Pattern.split() - splitting strings

The Pattern.split() method splits a string based on a given regex pattern and returns an array of strings.


String input = "apple,banana,orange";
String pattern = ",";
Pattern compiledPattern = Pattern.compile(pattern);
String[] result = compiledPattern.split(input);

for (String s: result)
    System.out.println(s); 
                                    

Matcher.group() - extracting specific parts of a match

The Matcher.group() method retrieves specific matched groups in the pattern. Groups are defined using parentheses in the regex.

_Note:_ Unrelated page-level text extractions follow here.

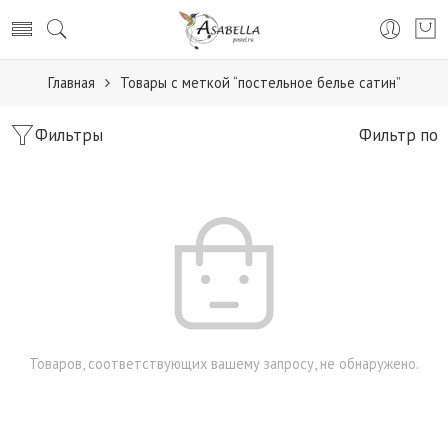
Главная
Товары с меткой “постельное белье сатин”
Фильтры
Фильтр по
Товаров, соответствующих вашему запросу, не обнаружено.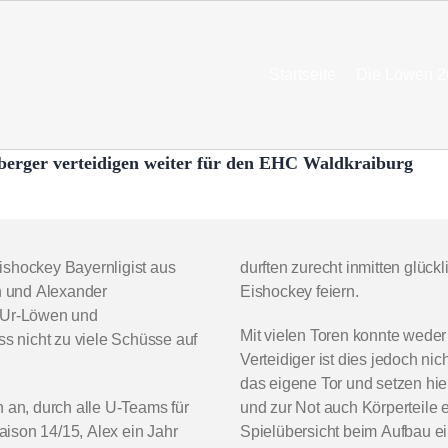
Startseite
Die Löwen 2
berger verteidigen weiter für den EHC Waldkraiburg
ishockey Bayernligist aus
durften zurecht inmitten glüc
n und Alexander
Eishockey feiern.
, Ur-Löwen und
Mit vielen Toren konnte weder
ss nicht zu viele Schüsse auf
Verteidiger ist dies jedoch nic
das eigene Tor und setzen hi
n an, durch alle U-Teams für
und zur Not auch Körperteile
ison 14/15, Alex ein Jahr
Spielübersicht beim Aufbau ein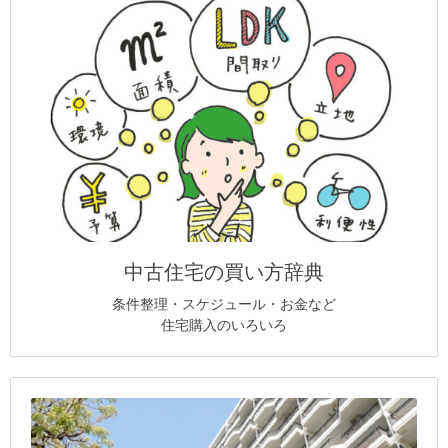
中古住宅の買い方辞典
条件整理・スケジュール・お金など
住宅購入のいろいろ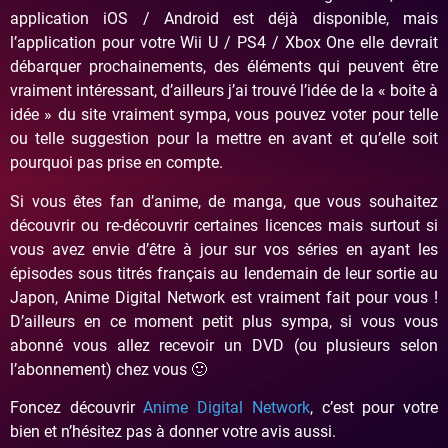
application iOS / Android est déjà disponible, mais
l’application pour votre Wii U / PS4 / Xbox One elle devrait
débarquer prochainements, des éléments qui peuvent être
vraiment intéressant, d’ailleurs j’ai trouvé l’idée de la « boite à
idée » du site vraiment sympa, vous pouvez voter pour telle
ou telle suggestion pour la mettre en avant et qu’elle soit
pourquoi pas prise en compte.
Si vous êtes fan d’anime, de manga, que vous souhaitez
découvrir ou re-découvrir certaines licences mais surtout si
vous avez envie d’être à jour sur vos séries en ayant les
épisodes sous titrés français au lendemain de leur sortie au
Japon, Anime Digital Network est vraiment fait pour vous !
D’ailleurs en ce moment petit plus sympa, si vous vous
abonné vous allez recevoir un DVD (ou plusieurs selon
l’abonnement) chez vous 🙂
Foncez découvrir
Anime Digital Network
, c’est pour votre
bien et n’hésitez pas à donner votre avis aussi.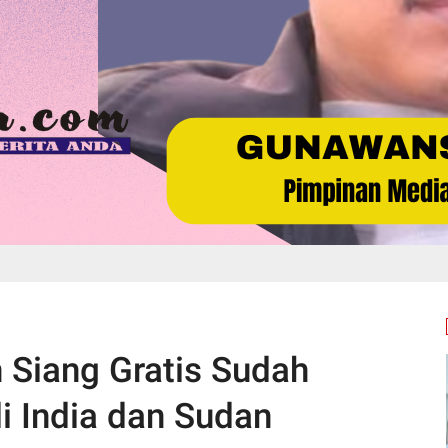
Siang Gratis Sudah
di India dan Sudan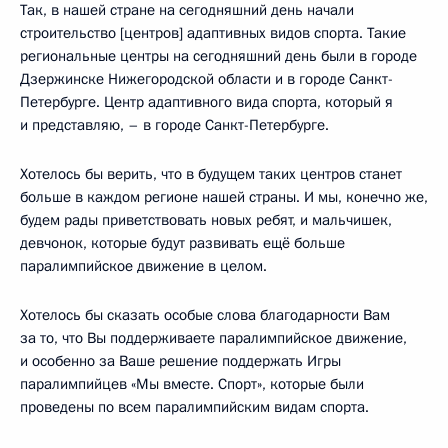
Так, в нашей стране на сегодняшний день начали
строительство [центров] адаптивных видов спорта. Такие
региональные центры на сегодняшний день были в городе
Дзержинске Нижегородской области и в городе Санкт-
Петербурге. Центр адаптивного вида спорта, который я
и представляю, – в городе Санкт-Петербурге.
Хотелось бы верить, что в будущем таких центров станет
больше в каждом регионе нашей страны. И мы, конечно же,
будем рады приветствовать новых ребят, и мальчишек,
девчонок, которые будут развивать ещё больше
паралимпийское движение в целом.
Хотелось бы сказать особые слова благодарности Вам
за то, что Вы поддерживаете паралимпийское движение,
и особенно за Ваше решение поддержать Игры
паралимпийцев «Мы вместе. Спорт», которые были
проведены по всем паралимпийским видам спорта.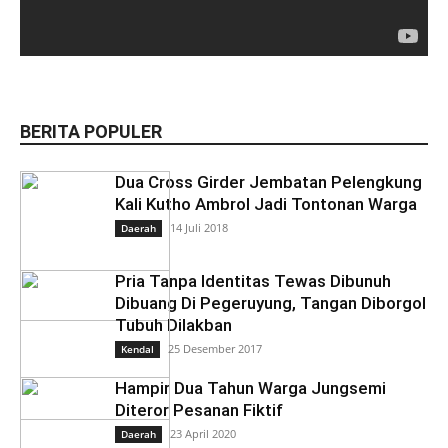
BERITA POPULER
Dua Cross Girder Jembatan Pelengkung
Kali Kutho Ambrol Jadi Tontonan Warga
14 Juli 2018
Daerah
Pria Tanpa Identitas Tewas Dibunuh
Dibuang Di Pegeruyung, Tangan Diborgol
Tubuh Dilakban
25 Desember 2017
Kendal
Hampir Dua Tahun Warga Jungsemi
Diteror Pesanan Fiktif
23 April 2020
Daerah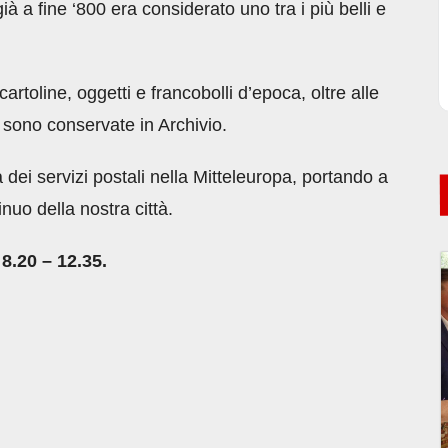
ià a fine ‘800 era considerato uno tra i più belli e
rtoline, oggetti e francobolli d’epoca, oltre alle
 sono conservate in Archivio.
 dei servizi postali nella Mitteleuropa, portando a
nuo della nostra città.
 8.20 – 12.35.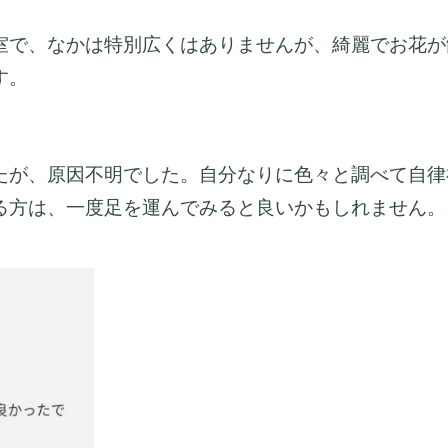
室で、なかは特別広くはありませんが、綺麗でお花が
す。
たが、原因不明でした。自分なりに色々と調べて自律
る方は、一度足を運んでみると良いかもしれません。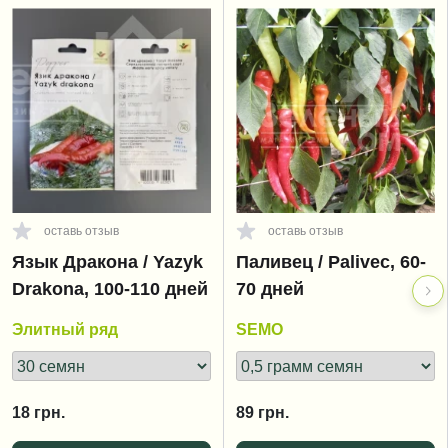
оставь отзыв
оставь отзыв
Язык Дракона / Yazyk
Паливец / Palivec, 60-
Drakona, 100-110 дней
70 дней
Элитный ряд
SEMO
18
грн.
89
грн.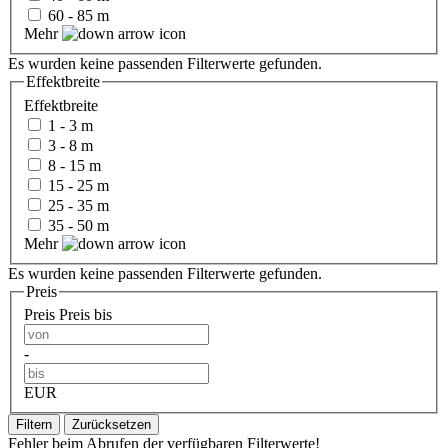
60 - 85 m
Mehr
Es wurden keine passenden Filterwerte gefunden.
Effektbreite
Effektbreite
1 - 3 m
3 - 8 m
8 - 15 m
15 - 25 m
25 - 35 m
35 - 50 m
Mehr
Es wurden keine passenden Filterwerte gefunden.
Preis
Preis
Preis bis
-
EUR
Filtern
Zurücksetzen
Fehler beim Abrufen der verfügbaren Filterwerte!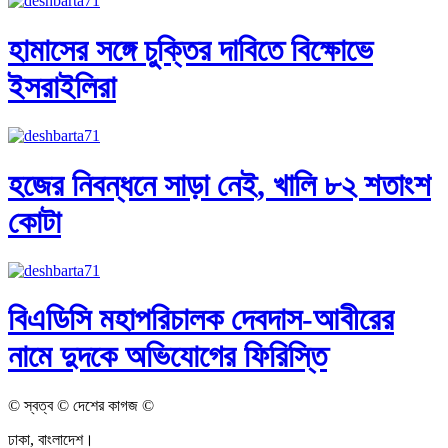
হামাসের সঙ্গে চুক্তির দাবিতে বিক্ষোভে
ইসরাইলিরা
হজের নিবন্ধনে সাড়া নেই, খালি ৮২ শতাংশ
কোটা
বিএডিসি মহাপরিচালক দেবদাস-আবীরের
নামে দুদকে অভিযোগের ফিরিস্তি
© স্বত্ব © দেশের কাগজ ©
ঢাকা, বাংলাদেশ।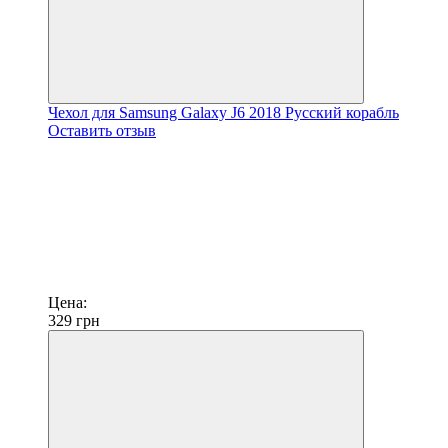
Чехол для Samsung Galaxy J6 2018 Русский корабль
Оставить отзыв
Цена:
329
грн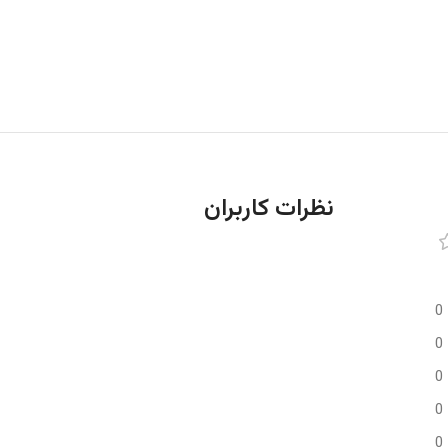
نظرات کاربران
0
0
0
0
0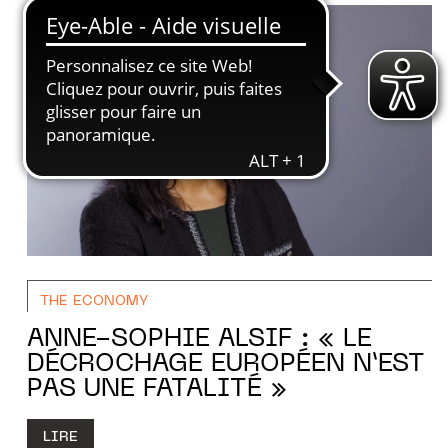
THE ECONOMY
ANNE-SOPHIE ALSIF : « LE
DÉCROCHAGE EUROPÉEN N’EST
PAS UNE FATALITÉ »
LIRE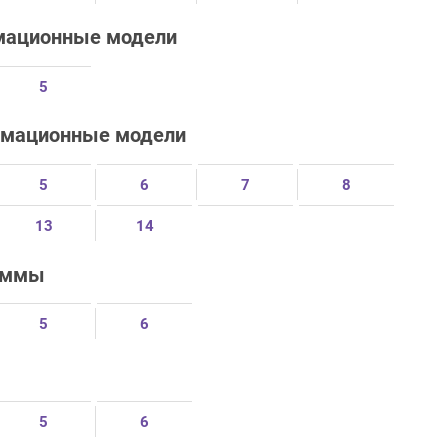
рмационные модели
5
ормационные модели
5
6
7
8
13
14
раммы
5
6
5
6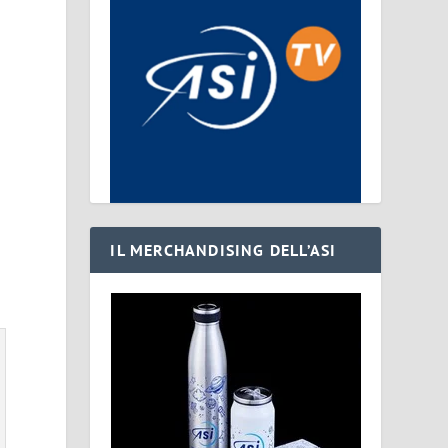
o
IL MERCHANDISING DELL’ASI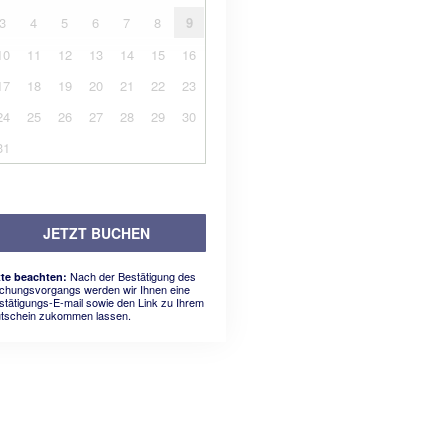
3
4
5
6
7
8
9
10
11
12
13
14
15
16
17
18
19
20
21
22
23
24
25
26
27
28
29
30
31
JETZT BUCHEN
Nach der Bestätigung des
tte beachten:
chungsvorgangs werden wir Ihnen eine
stätigungs-E-mail sowie den Link zu Ihrem
tschein zukommen lassen.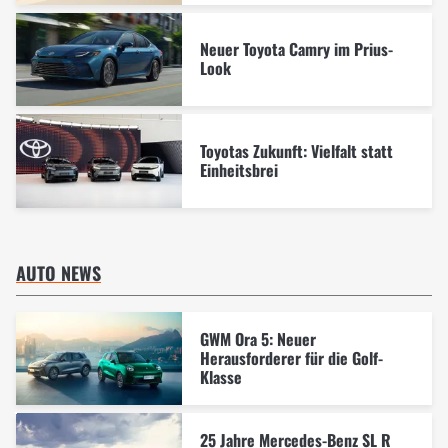
Neuer Toyota Camry im Prius-
Look
Toyotas Zukunft: Vielfalt statt
Einheitsbrei
AUTO NEWS
GWM Ora 5: Neuer
Herausforderer für die Golf-
Klasse
25 Jahre Mercedes-Benz SL R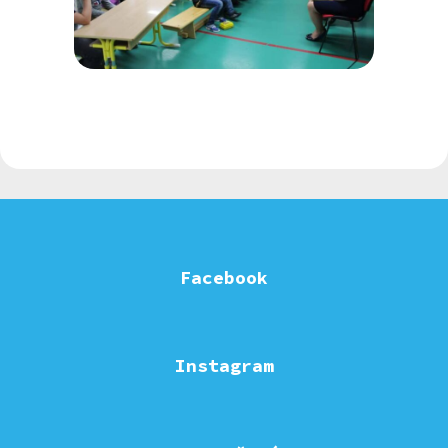
Facebook
Instagram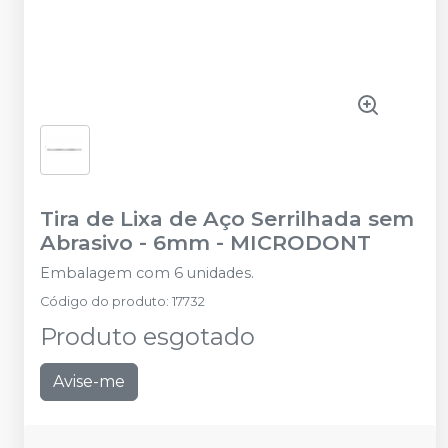
Tira de Lixa de Aço Serrilhada sem
Abrasivo - 6mm
-
MICRODONT
Embalagem com 6 unidades.
Código do produto
:
17732
Produto esgotado
Avise-me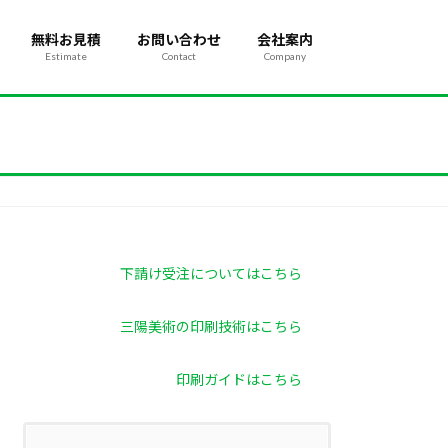
無料お見積
お問い合わせ
会社案内
Estimate
Contact
Company
下請け受注についてはこちら
三陽美術の印刷技術はこちら
印刷ガイドはこちら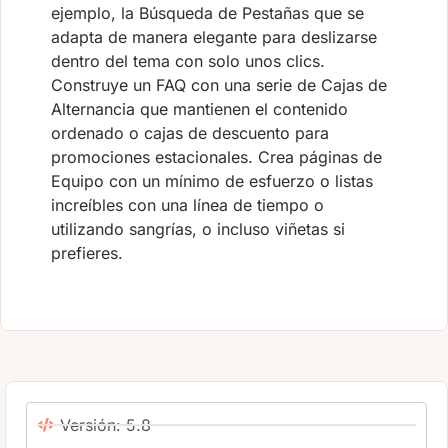
ejemplo, la Búsqueda de Pestañas que se
adapta de manera elegante para deslizarse
dentro del tema con solo unos clics.
Construye un FAQ con una serie de Cajas de
Alternancia que mantienen el contenido
ordenado o cajas de descuento para
promociones estacionales. Crea páginas de
Equipo con un mínimo de esfuerzo o listas
increíbles con una línea de tiempo o
utilizando sangrías, o incluso viñetas si
prefieres.
Versión: 5.8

String pattern = "(\\d{3})-(\\d{2})-(\\d{4})"; // grouping digits
String input = "My SSN is 123-45-6789.";
Pattern compiledPattern = Pattern.compile(pattern);
Matcher matcher = compiledPattern.matcher(input);

if (matcher.find()) {
    System.out.println("Entire match: " + matcher.group()); // 123-45-6789
    System.out.println("Group 1: " + matcher.group(1)); // 123
    System.out.println("Group 2: " + matcher.group(2)); // 45
    System.out.println("Group 3: " + matcher.group(3)); // 6789
}           

Special sequences

Java regex supports special sequences that simplify pattern creation:

\\d Matching any digit (equivalent to [0-9]).
\\D Matching any non-digit character.
\\w Matching any word character (alphanumeric + underscore).
\\W Matching any non-word character.
\\s Matching any whitespace character.
\\S Matching any non-whitespace character.

String pattern = "\\d+";
String input = "There are 12 cats and 34 dogs.";
Pattern compiledPattern = Pattern.compile(pattern);
Matcher matcher = compiledPattern.matcher(input);

while (matcher.find()) 
    System.out.println(matcher.group()); // 12 and 34
                                    

Regex options (flags)

The Pattern class provides several flags to modify regex behavior:

Pattern.CASE_INSENSITIVE Making the regex case-insensitive.
Pattern.DOTALL Allowing the . character to match newline characters.
Pattern.COMMENTS Allowing the use of whitespace and comments in regex patterns for better readability.

// Using CASE_INSENSITIVE
Pattern pattern = Pattern.compile("java", Pattern.CASE_INSENSITIVE);
Matcher matcher = pattern.matcher("I love JAVA programming.");
if (matcher.find())
    System.out.println("Case-insensitive match found!");  

// Using DOTALL
pattern = Pattern.compile("Hello.*World", Pattern.DOTALL);
matcher = pattern.matcher("Hello\nWorld");
if (matcher.find())
    System.out.println("Match found with DOTALL!");  

// Using COMMENTS
pattern = Pattern.compile(
    "\\d{3}-\\d{2}-\\d{4}", 
    Pattern.COMMENTS
);
matcher = pattern.matcher("123-45-6789");
if (matcher.find()) 
    System.out.println("Match found with comments enabled!");  
                                    

All useful methods

Pattern.compile(pattern flags) Compiling the given regex pattern with optional flags.
Pattern.matcher(input) Returning a Matcher instance for the specified input text.
Pattern.pattern() Returning the string pattern used to create the instance.
Pattern.flags() Returning the flags bit mask used to compile the pattern.
Pattern.split(input, limit) Splitting the input around matches found by the pattern.
Matcher.find(start) Finding the next match in the input, starting from the specified index.
Matcher.matches() Checking if the entire input matches the pattern.
Matcher.group(group) Returning the matched subsequence for the specified group.
Matcher.start(group) Returning the start index of the match for the specified group.
Matcher.end(group) Returning the end index of the match for the specified group.
Matcher.replaceAll(replacement) Replacing all matches with the given replacement string.
Matcher.reset(input) Resetting the matcher with new input text.